**Input rows:**
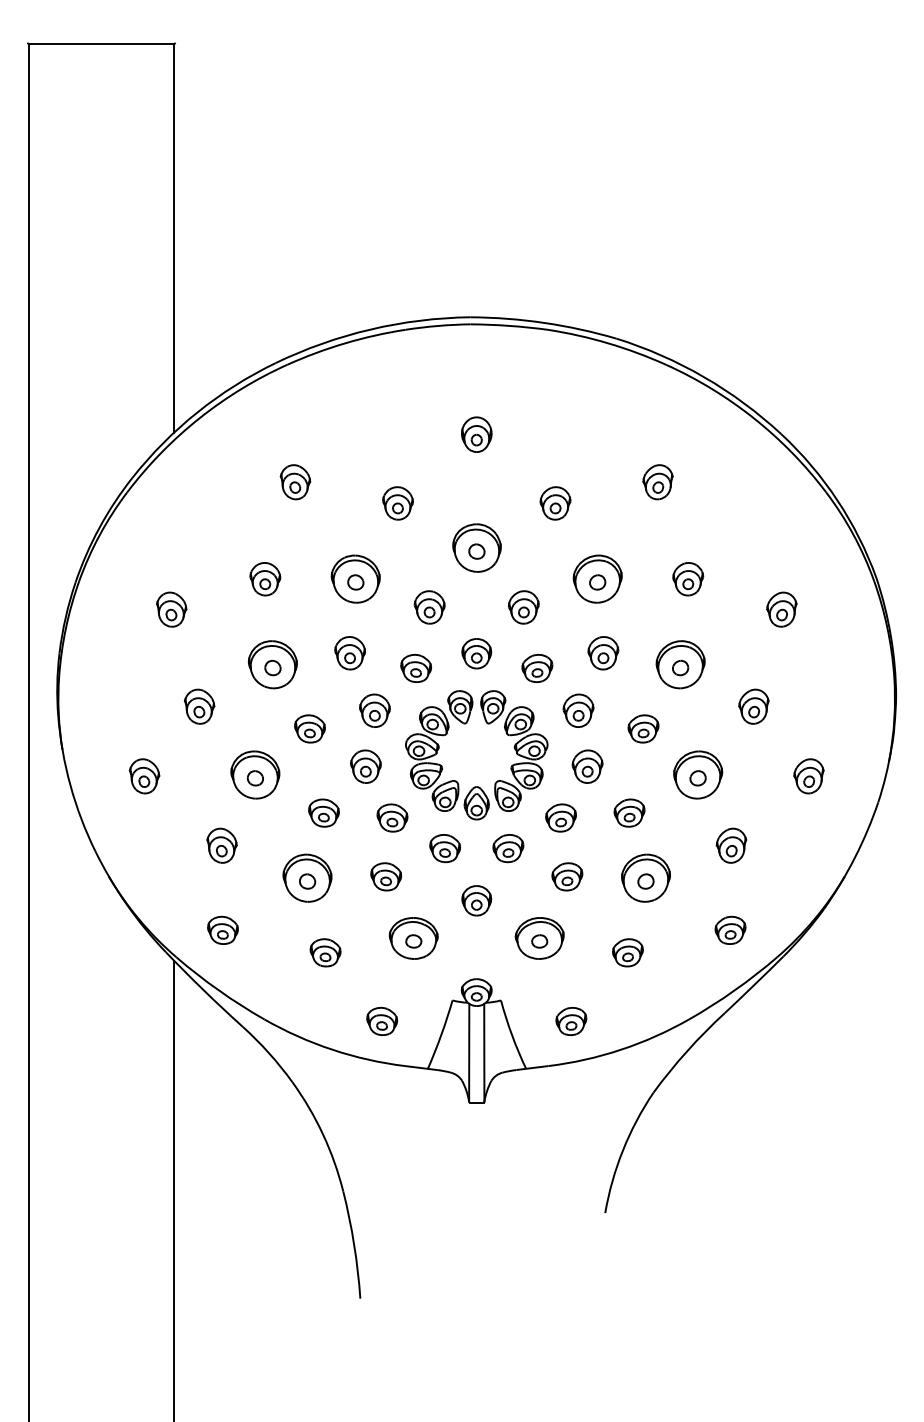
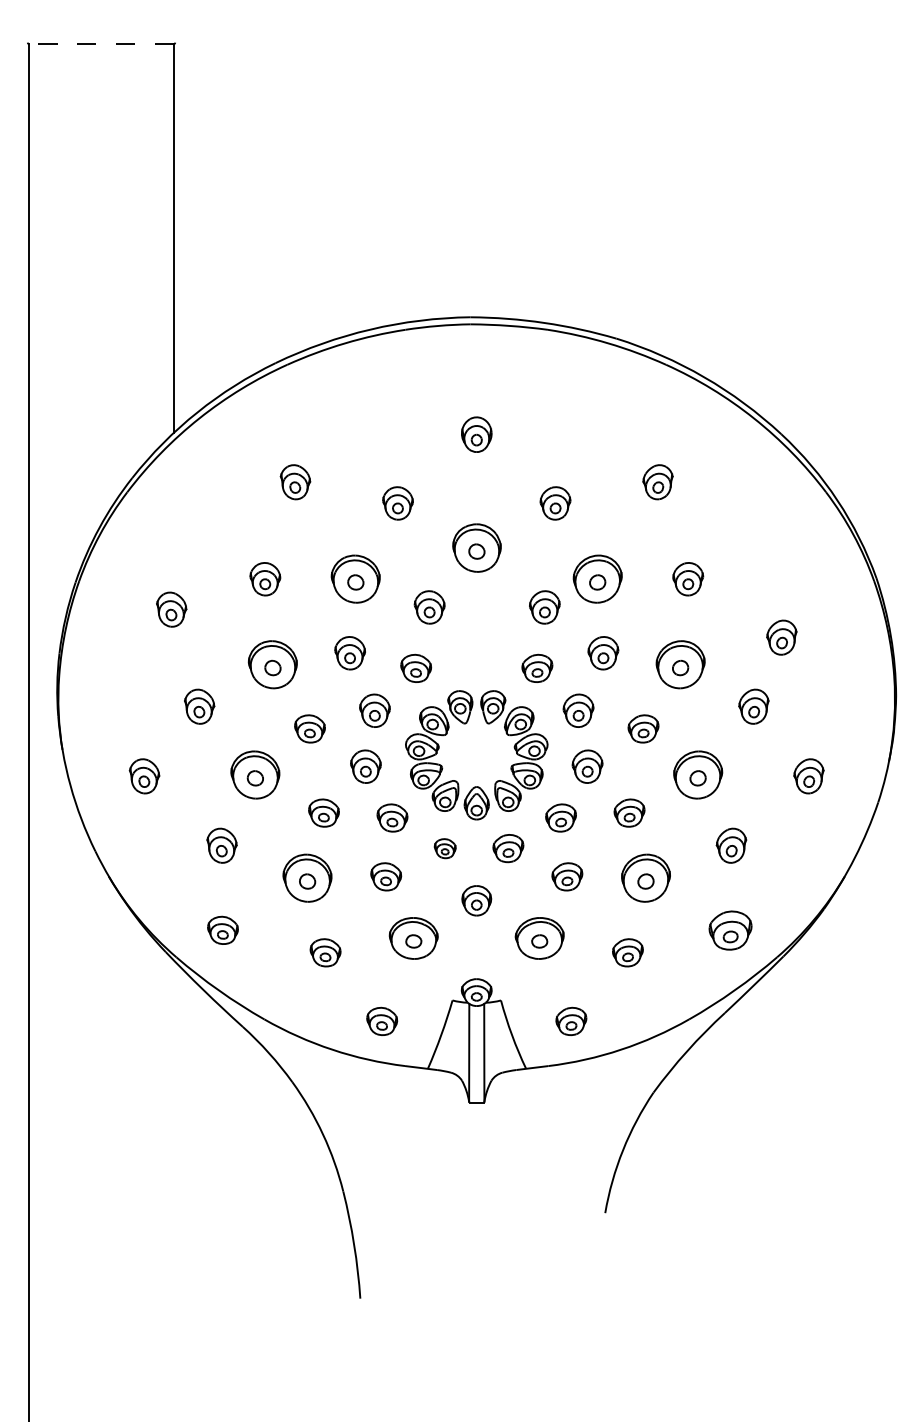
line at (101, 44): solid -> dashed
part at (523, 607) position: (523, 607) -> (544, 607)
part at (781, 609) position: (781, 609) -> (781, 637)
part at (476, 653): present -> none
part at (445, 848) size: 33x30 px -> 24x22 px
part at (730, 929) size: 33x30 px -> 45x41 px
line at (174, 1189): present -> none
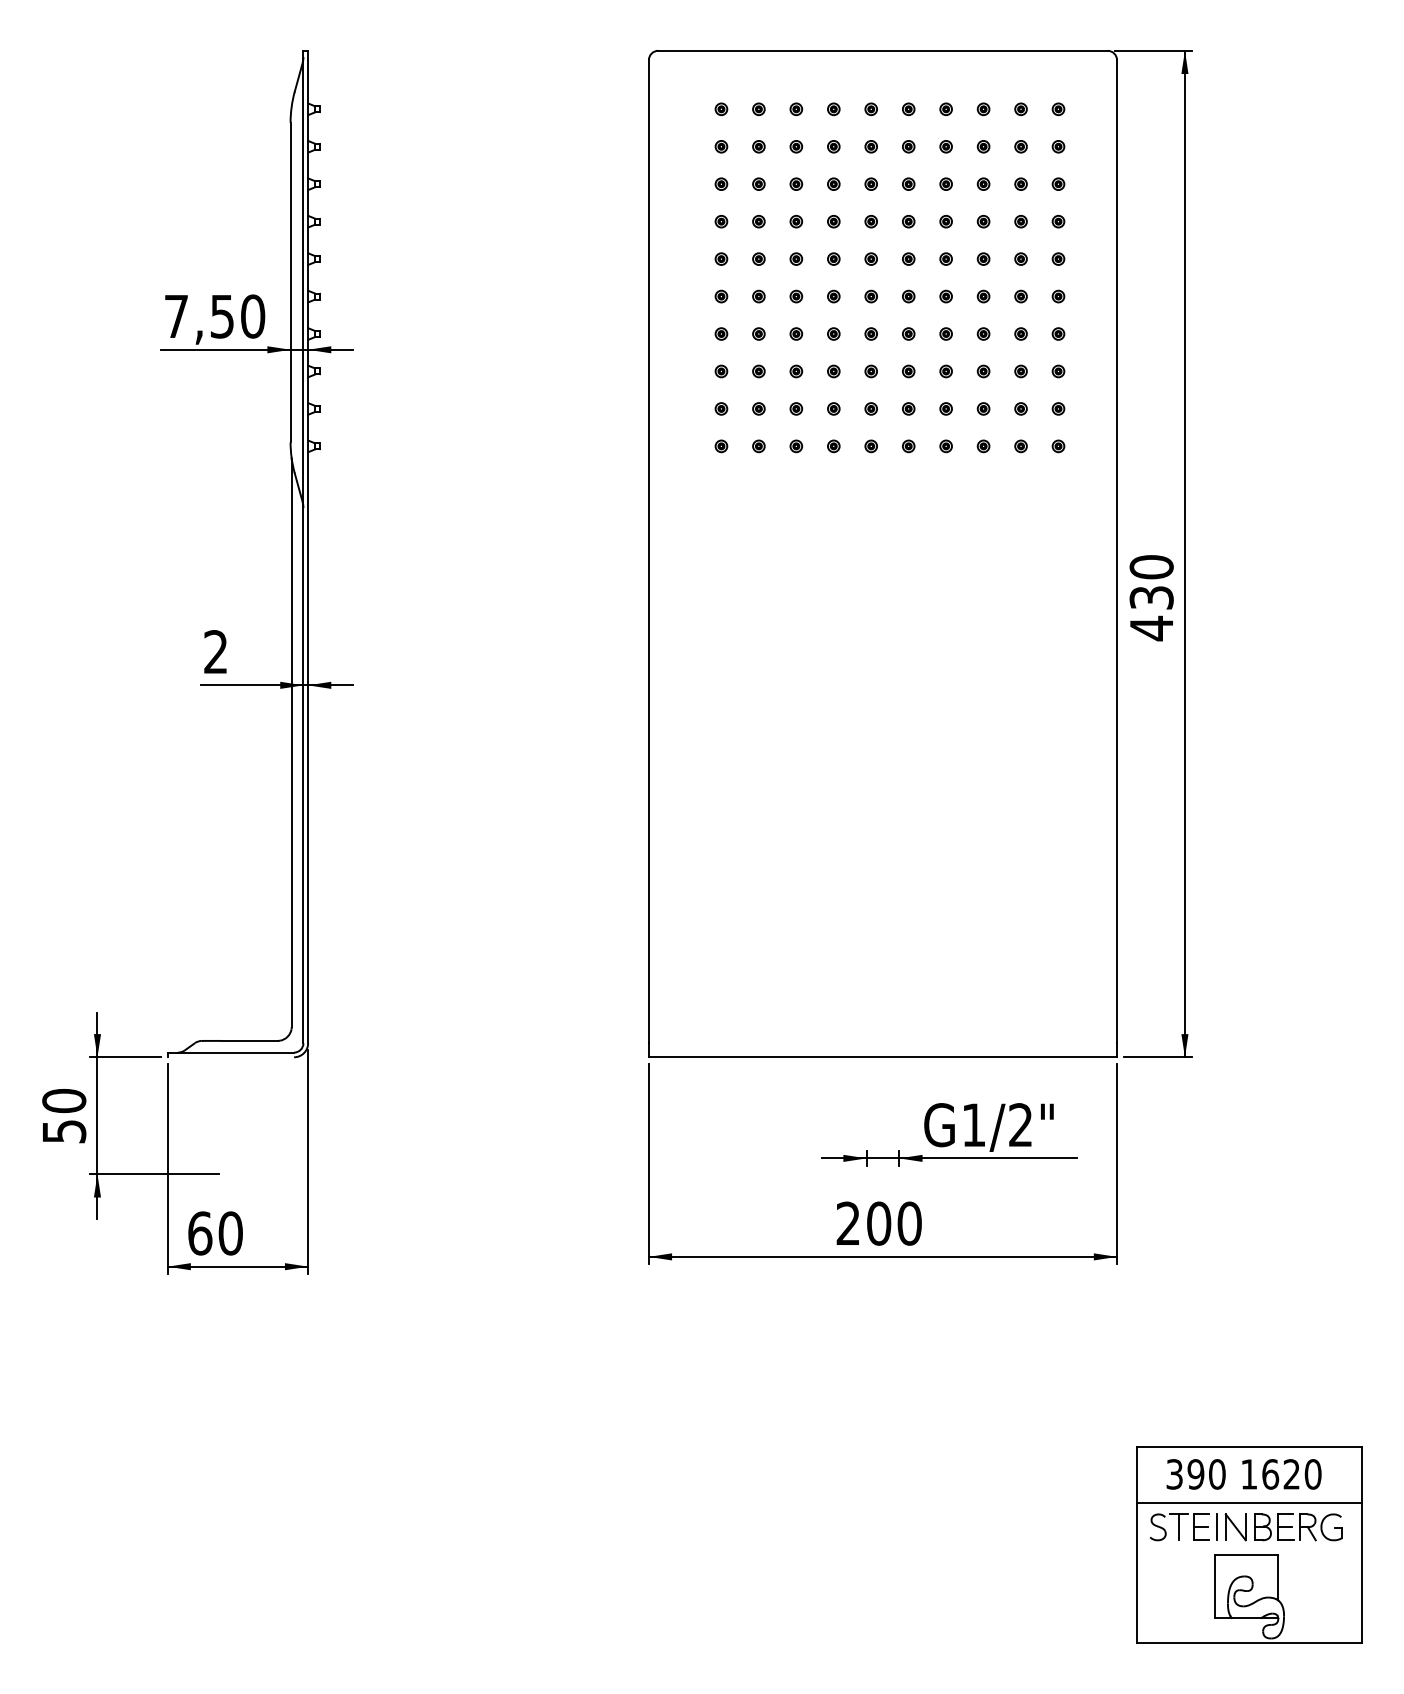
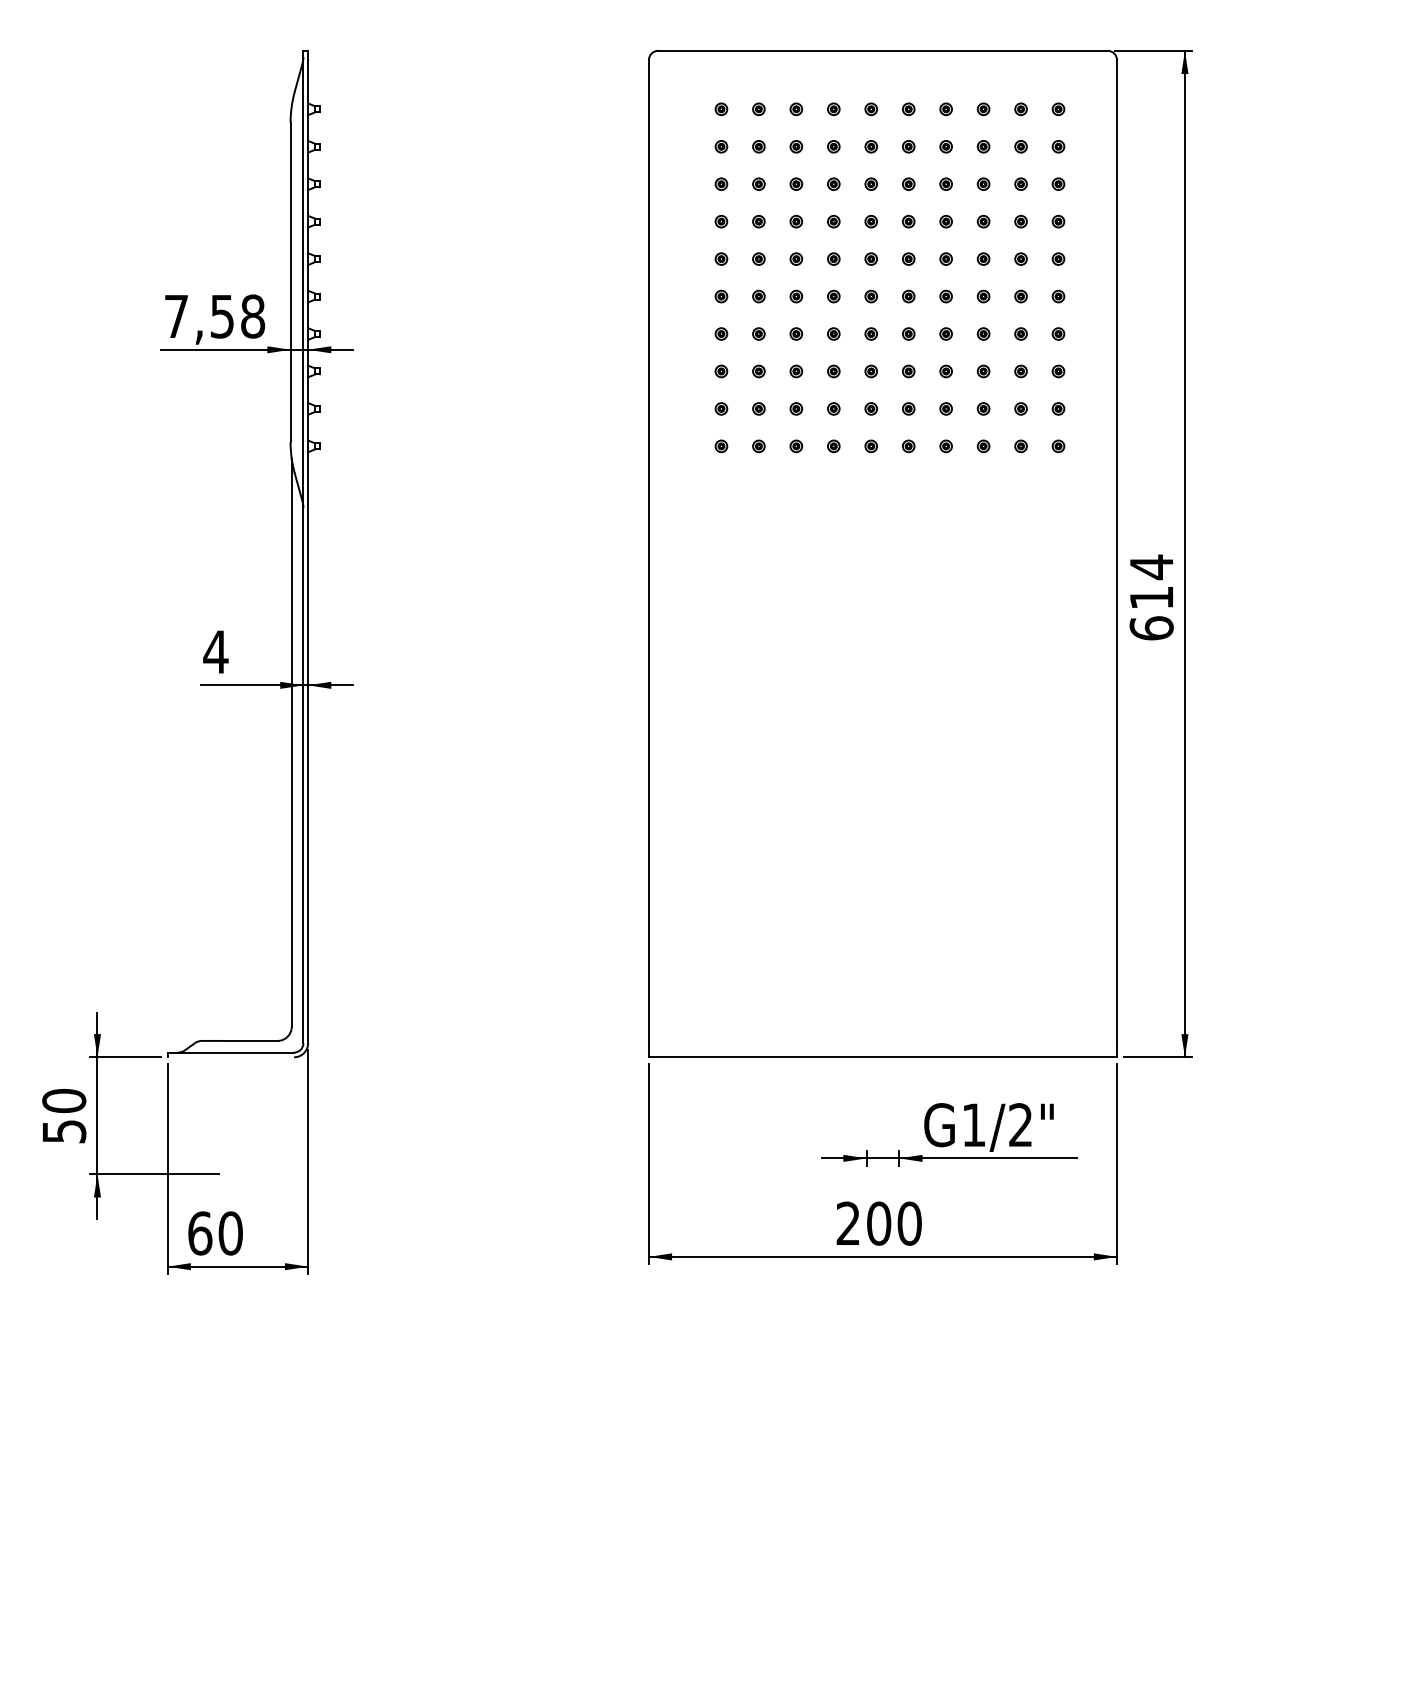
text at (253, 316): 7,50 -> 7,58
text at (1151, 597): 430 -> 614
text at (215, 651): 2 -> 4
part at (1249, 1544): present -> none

**Given exercise:** Copy every difference line from both records word for word, omitting the picture lines.

**Worked answer:**
line at (101, 44): solid -> dashed
part at (523, 607) position: (523, 607) -> (544, 607)
part at (781, 609) position: (781, 609) -> (781, 637)
part at (476, 653): present -> none
part at (445, 848) size: 33x30 px -> 24x22 px
part at (730, 929) size: 33x30 px -> 45x41 px
line at (174, 1189): present -> none
text at (253, 316): 7,50 -> 7,58
text at (1151, 597): 430 -> 614
text at (215, 651): 2 -> 4
part at (1249, 1544): present -> none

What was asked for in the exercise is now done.